• **PROVIDED DATA**
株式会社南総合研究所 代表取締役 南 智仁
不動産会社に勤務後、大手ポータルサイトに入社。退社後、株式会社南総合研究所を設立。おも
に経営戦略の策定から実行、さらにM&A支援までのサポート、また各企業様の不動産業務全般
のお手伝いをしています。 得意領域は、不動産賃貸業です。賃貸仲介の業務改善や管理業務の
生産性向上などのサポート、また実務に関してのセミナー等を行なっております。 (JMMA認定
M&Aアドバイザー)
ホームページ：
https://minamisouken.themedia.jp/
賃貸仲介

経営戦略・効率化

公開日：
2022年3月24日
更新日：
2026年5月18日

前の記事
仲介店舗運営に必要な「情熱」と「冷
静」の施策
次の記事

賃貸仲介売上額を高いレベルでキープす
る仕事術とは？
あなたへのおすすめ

• **ACTIVITY**
Update the listing by replacing "セミナー" with "勉強会", leaving everything else unchanged.

• **EXERCISE RESULT**
株式会社南総合研究所 代表取締役 南 智仁
不動産会社に勤務後、大手ポータルサイトに入社。退社後、株式会社南総合研究所を設立。おも
に経営戦略の策定から実行、さらにM&A支援までのサポート、また各企業様の不動産業務全般
のお手伝いをしています。 得意領域は、不動産賃貸業です。賃貸仲介の業務改善や管理業務の
生産性向上などのサポート、また実務に関しての勉強会等を行なっております。 (JMMA認定
M&Aアドバイザー)
ホームページ：
https://minamisouken.themedia.jp/
賃貸仲介

経営戦略・効率化

公開日：
2022年3月24日
更新日：
2026年5月18日

前の記事
仲介店舗運営に必要な「情熱」と「冷
静」の施策
次の記事

賃貸仲介売上額を高いレベルでキープす
る仕事術とは？
あなたへのおすすめ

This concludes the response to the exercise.